(Records drawn from a dataset)
────────

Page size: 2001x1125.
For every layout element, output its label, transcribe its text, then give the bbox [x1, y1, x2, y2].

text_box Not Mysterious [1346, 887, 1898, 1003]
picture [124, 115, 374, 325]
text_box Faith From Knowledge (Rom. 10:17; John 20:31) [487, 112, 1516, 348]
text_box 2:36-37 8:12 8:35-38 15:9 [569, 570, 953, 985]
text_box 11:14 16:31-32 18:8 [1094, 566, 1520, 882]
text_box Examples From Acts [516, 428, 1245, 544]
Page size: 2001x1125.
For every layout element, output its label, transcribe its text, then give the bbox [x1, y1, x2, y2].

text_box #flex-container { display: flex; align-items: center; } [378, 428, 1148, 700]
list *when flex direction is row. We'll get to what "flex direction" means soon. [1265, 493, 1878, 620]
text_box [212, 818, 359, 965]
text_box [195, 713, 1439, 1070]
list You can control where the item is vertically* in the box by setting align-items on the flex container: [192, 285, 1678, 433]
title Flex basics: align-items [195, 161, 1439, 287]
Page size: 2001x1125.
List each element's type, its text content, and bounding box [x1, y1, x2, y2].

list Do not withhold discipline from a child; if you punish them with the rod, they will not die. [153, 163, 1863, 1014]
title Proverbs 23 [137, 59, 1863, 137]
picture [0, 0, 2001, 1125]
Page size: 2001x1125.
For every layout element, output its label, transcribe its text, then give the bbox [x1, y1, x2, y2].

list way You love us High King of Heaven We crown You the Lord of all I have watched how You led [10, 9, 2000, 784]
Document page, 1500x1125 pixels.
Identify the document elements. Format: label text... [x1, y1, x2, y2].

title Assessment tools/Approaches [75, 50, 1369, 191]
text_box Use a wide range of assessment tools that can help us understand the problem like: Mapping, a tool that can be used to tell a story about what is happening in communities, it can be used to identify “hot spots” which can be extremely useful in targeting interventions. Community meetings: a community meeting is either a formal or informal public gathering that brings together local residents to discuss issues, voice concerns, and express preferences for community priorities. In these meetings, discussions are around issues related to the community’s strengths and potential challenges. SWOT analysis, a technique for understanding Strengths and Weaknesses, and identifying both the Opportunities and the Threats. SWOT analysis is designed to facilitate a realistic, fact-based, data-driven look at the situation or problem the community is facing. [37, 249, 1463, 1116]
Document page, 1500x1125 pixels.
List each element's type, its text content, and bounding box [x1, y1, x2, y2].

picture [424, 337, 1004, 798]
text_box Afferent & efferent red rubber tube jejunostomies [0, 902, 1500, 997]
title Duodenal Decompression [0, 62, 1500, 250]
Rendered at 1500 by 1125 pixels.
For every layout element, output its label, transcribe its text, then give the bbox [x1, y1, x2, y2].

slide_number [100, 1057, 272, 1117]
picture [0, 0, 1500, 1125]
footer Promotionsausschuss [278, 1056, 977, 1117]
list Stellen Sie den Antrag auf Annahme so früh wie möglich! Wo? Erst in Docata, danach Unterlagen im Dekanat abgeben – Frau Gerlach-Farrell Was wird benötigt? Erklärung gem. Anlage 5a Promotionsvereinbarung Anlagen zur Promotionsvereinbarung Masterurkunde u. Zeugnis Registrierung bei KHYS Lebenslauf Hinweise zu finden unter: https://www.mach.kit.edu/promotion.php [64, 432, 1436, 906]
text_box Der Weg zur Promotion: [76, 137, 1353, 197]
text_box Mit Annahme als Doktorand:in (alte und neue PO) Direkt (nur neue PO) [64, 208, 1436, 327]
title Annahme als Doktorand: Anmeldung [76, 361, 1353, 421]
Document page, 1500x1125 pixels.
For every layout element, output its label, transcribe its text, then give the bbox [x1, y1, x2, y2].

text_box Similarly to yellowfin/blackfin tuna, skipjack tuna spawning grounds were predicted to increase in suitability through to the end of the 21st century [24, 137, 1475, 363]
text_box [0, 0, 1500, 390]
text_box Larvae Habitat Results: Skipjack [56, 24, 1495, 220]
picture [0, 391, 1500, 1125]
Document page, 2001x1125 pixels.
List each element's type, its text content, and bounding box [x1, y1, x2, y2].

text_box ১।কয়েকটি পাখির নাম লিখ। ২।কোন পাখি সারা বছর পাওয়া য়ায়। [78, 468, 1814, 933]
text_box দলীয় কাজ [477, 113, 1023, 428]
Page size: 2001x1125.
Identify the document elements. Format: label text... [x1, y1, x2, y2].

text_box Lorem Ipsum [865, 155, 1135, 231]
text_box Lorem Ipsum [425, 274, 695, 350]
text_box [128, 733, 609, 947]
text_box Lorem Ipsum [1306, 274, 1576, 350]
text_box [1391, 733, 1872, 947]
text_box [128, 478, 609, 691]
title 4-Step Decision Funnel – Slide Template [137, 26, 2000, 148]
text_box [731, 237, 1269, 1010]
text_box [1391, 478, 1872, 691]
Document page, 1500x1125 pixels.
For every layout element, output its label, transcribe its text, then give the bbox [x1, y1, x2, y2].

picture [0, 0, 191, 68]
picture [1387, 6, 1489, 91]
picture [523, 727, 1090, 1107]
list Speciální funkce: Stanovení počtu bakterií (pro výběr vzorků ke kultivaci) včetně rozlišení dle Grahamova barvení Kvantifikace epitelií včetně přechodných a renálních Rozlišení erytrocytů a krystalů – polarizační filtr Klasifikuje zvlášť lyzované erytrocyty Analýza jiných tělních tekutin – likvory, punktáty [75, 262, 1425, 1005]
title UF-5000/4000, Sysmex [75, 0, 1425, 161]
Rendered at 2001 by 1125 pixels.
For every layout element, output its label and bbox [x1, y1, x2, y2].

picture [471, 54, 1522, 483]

────────

DIRECTIONS FOR THIS TASK:
All of the data must be written out again, exactly as it stands.

RESULT BELOW:
Page size: 2001x1125.
For every layout element, output its label, transcribe its text, then give the bbox [x1, y1, x2, y2].

text_box Not Mysterious [1346, 887, 1898, 1003]
picture [124, 115, 374, 325]
text_box Faith From Knowledge (Rom. 10:17; John 20:31) [487, 112, 1516, 348]
text_box 2:36-37 8:12 8:35-38 15:9 [569, 570, 953, 985]
text_box 11:14 16:31-32 18:8 [1094, 566, 1520, 882]
text_box Examples From Acts [516, 428, 1245, 544]
Page size: 2001x1125.
For every layout element, output its label, transcribe its text, then give the bbox [x1, y1, x2, y2].

text_box #flex-container { display: flex; align-items: center; } [378, 428, 1148, 700]
list *when flex direction is row. We'll get to what "flex direction" means soon. [1265, 493, 1878, 620]
text_box [212, 818, 359, 965]
text_box [195, 713, 1439, 1070]
list You can control where the item is vertically* in the box by setting align-items on the flex container: [192, 285, 1678, 433]
title Flex basics: align-items [195, 161, 1439, 287]
Page size: 2001x1125.
List each element's type, its text content, and bounding box [x1, y1, x2, y2].

list Do not withhold discipline from a child; if you punish them with the rod, they will not die. [153, 163, 1863, 1014]
title Proverbs 23 [137, 59, 1863, 137]
picture [0, 0, 2001, 1125]
Page size: 2001x1125.
For every layout element, output its label, transcribe its text, then give the bbox [x1, y1, x2, y2].

list way You love us High King of Heaven We crown You the Lord of all I have watched how You led [10, 9, 2000, 784]
Document page, 1500x1125 pixels.
Identify the document elements. Format: label text... [x1, y1, x2, y2].

title Assessment tools/Approaches [75, 50, 1369, 191]
text_box Use a wide range of assessment tools that can help us understand the problem like: Mapping, a tool that can be used to tell a story about what is happening in communities, it can be used to identify “hot spots” which can be extremely useful in targeting interventions. Community meetings: a community meeting is either a formal or informal public gathering that brings together local residents to discuss issues, voice concerns, and express preferences for community priorities. In these meetings, discussions are around issues related to the community’s strengths and potential challenges. SWOT analysis, a technique for understanding Strengths and Weaknesses, and identifying both the Opportunities and the Threats. SWOT analysis is designed to facilitate a realistic, fact-based, data-driven look at the situation or problem the community is facing. [37, 249, 1463, 1116]
Document page, 1500x1125 pixels.
List each element's type, its text content, and bounding box [x1, y1, x2, y2].

picture [424, 337, 1004, 798]
text_box Afferent & efferent red rubber tube jejunostomies [0, 902, 1500, 997]
title Duodenal Decompression [0, 62, 1500, 250]
Rendered at 1500 by 1125 pixels.
For every layout element, output its label, transcribe its text, then give the bbox [x1, y1, x2, y2].

slide_number [100, 1057, 272, 1117]
picture [0, 0, 1500, 1125]
footer Promotionsausschuss [278, 1056, 977, 1117]
list Stellen Sie den Antrag auf Annahme so früh wie möglich! Wo? Erst in Docata, danach Unterlagen im Dekanat abgeben – Frau Gerlach-Farrell Was wird benötigt? Erklärung gem. Anlage 5a Promotionsvereinbarung Anlagen zur Promotionsvereinbarung Masterurkunde u. Zeugnis Registrierung bei KHYS Lebenslauf Hinweise zu finden unter: https://www.mach.kit.edu/promotion.php [64, 432, 1436, 906]
text_box Der Weg zur Promotion: [76, 137, 1353, 197]
text_box Mit Annahme als Doktorand:in (alte und neue PO) Direkt (nur neue PO) [64, 208, 1436, 327]
title Annahme als Doktorand: Anmeldung [76, 361, 1353, 421]
Document page, 1500x1125 pixels.
For every layout element, output its label, transcribe its text, then give the bbox [x1, y1, x2, y2].

text_box Similarly to yellowfin/blackfin tuna, skipjack tuna spawning grounds were predicted to increase in suitability through to the end of the 21st century [24, 137, 1475, 363]
text_box [0, 0, 1500, 390]
text_box Larvae Habitat Results: Skipjack [56, 24, 1495, 220]
picture [0, 391, 1500, 1125]
Document page, 2001x1125 pixels.
List each element's type, its text content, and bounding box [x1, y1, x2, y2].

text_box ১।কয়েকটি পাখির নাম লিখ। ২।কোন পাখি সারা বছর পাওয়া য়ায়। [78, 468, 1814, 933]
text_box দলীয় কাজ [477, 113, 1023, 428]
Page size: 2001x1125.
Identify the document elements. Format: label text... [x1, y1, x2, y2].

text_box Lorem Ipsum [865, 155, 1135, 231]
text_box Lorem Ipsum [425, 274, 695, 350]
text_box [128, 733, 609, 947]
text_box Lorem Ipsum [1306, 274, 1576, 350]
text_box [1391, 733, 1872, 947]
text_box [128, 478, 609, 691]
title 4-Step Decision Funnel – Slide Template [137, 26, 2000, 148]
text_box [731, 237, 1269, 1010]
text_box [1391, 478, 1872, 691]
Document page, 1500x1125 pixels.
For every layout element, output its label, transcribe its text, then give the bbox [x1, y1, x2, y2].

picture [0, 0, 191, 68]
picture [1387, 6, 1489, 91]
picture [523, 727, 1090, 1107]
list Speciální funkce: Stanovení počtu bakterií (pro výběr vzorků ke kultivaci) včetně rozlišení dle Grahamova barvení Kvantifikace epitelií včetně přechodných a renálních Rozlišení erytrocytů a krystalů – polarizační filtr Klasifikuje zvlášť lyzované erytrocyty Analýza jiných tělních tekutin – likvory, punktáty [75, 262, 1425, 1005]
title UF-5000/4000, Sysmex [75, 0, 1425, 161]
Rendered at 2001 by 1125 pixels.
For every layout element, output its label and bbox [x1, y1, x2, y2].

picture [471, 54, 1522, 483]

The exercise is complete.